But still hanging over council is the stench of politically-correct intolerance.

While much of the council’s decision was based upon Dan Cathy’s alleged “homophobia,” all Cathy ever said about himself, in 2012, was that he was “guilty as charged” of supporting “the biblical definition of the family unit” and that gay “marriage” invites “God's judgment on our nation.”

Also often offered as proof of Cathy’s “homophobia” are his contributions to organizations such the Family Research Council, a Washington D.C.-based Christian think tank that lobbies against the normalization of homosexuality and produces research on the pragmatic benefits of heterosexual marriage and the ill-effects of homosexuality.

The widely repeated allegations that FRC’s activities are “hateful” were taken seriously by one homosexual activist who two years ago entered the FRC’s Washington D.C. headquarters, intending to shoot everyone he encountered and to stuff Chick-Fil-A burgers in the mouths of his victims. He was disarmed by a guard, but not before the guard was shot in the arm.

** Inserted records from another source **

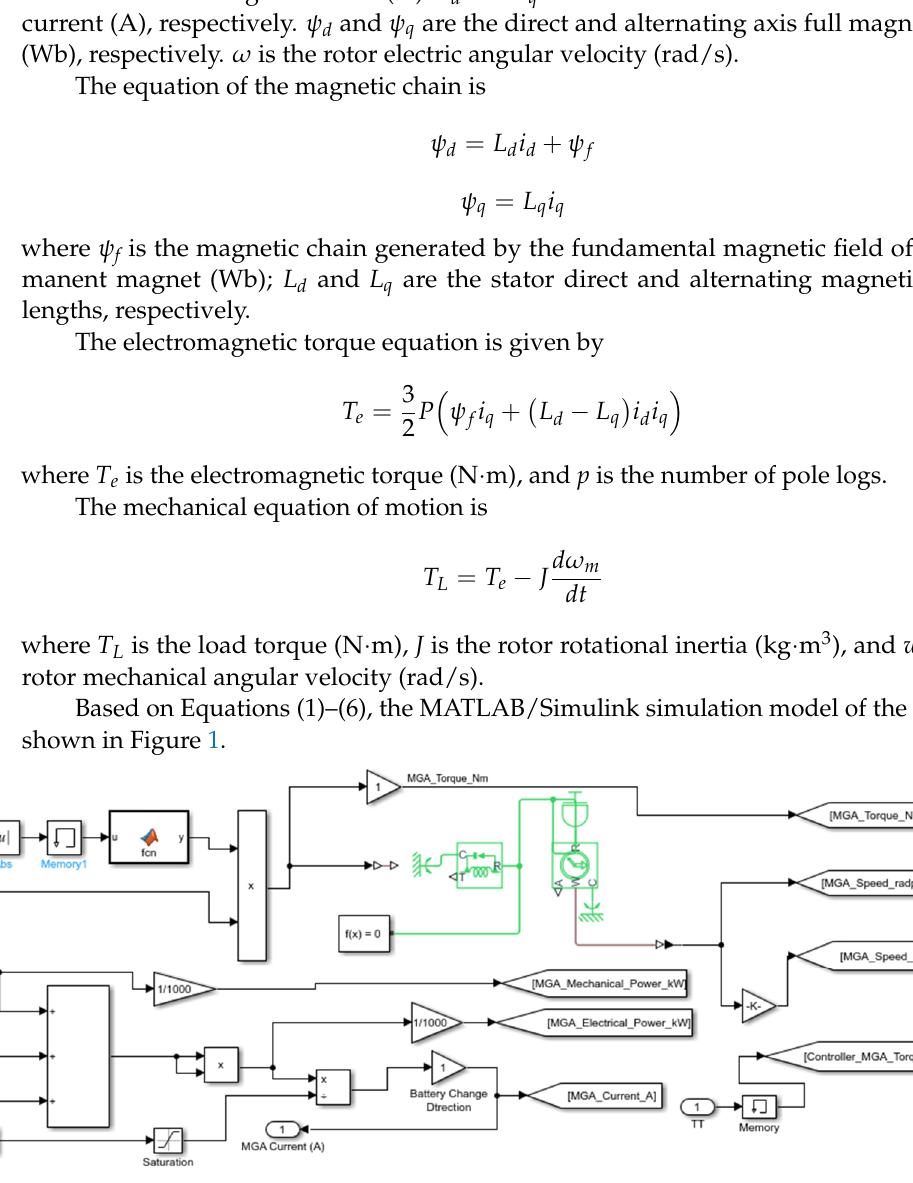
Figure 1. Motor MATLAB/Simulink model.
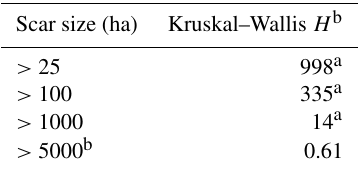
Table 3. Tests statistics with respect to three-way differences in burned-area scar size frequency distributions for Sentinel, MODIS, and official estimates.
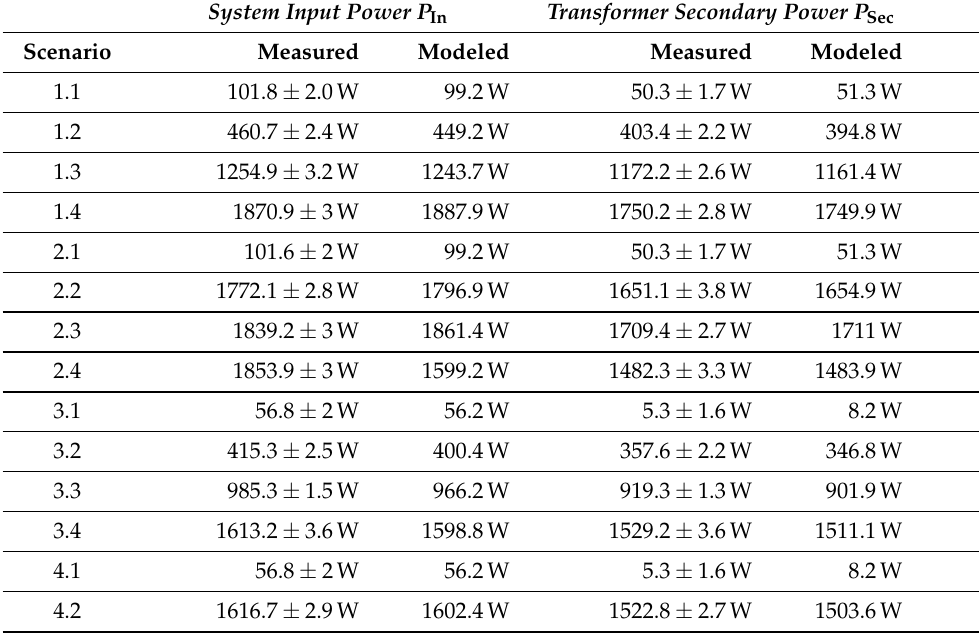
Table A2. Measured and modeled values for system input power and transformer secondary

One would-be victim, Dr. Patrick Fagan, director of the FRC subsidiary group, the Marriage and Religion and Research Institute (MARRI), told LifeSiteNews it is not homophobic to study the social impacts of homosexuality.

What MARRI research reveals, says Fagan, is that “across all measures of matters sexual – pornography, divorce, adultery, contraceptives, out-of-wedlock sex – Christian behaviors yield better results,” in terms of mental and physical health, longevity, income, and children’s success. “This is true regardless of whether you actually are a believing Christian, as long as you follow the behavior,” he said.

Still, since city council clearly believes opposing or counselling against homosexual behavior is self-evidently hateful, why then did it peremptorily back down and rescind the first motion?

Clearly councillors were taken aback by the combined negative reaction from Ezra Levant, their local newspaper and the Evangelical Christian community.

“I got hate mail, I got a lot of it,” Pattje admitted to LifeSiteNews, much of it from aggrieved Christians even though, “my original motion…never mentioned religion.”

Perhaps Levant also managed to persuade a few of the councillors that the Charter’s guarantee of freedom of speech, freedom of assembly, conscience and religion applies in Nanaimo. Perhaps they heard and understood Pastor Darcy Siggelkow of Nanaimo’s Generations Church when he declared, “I'm not asking you to agree with or accept my opinions and beliefs… but my rights to have those beliefs.”

Or perhaps they realized that the next municipal elections will come in November.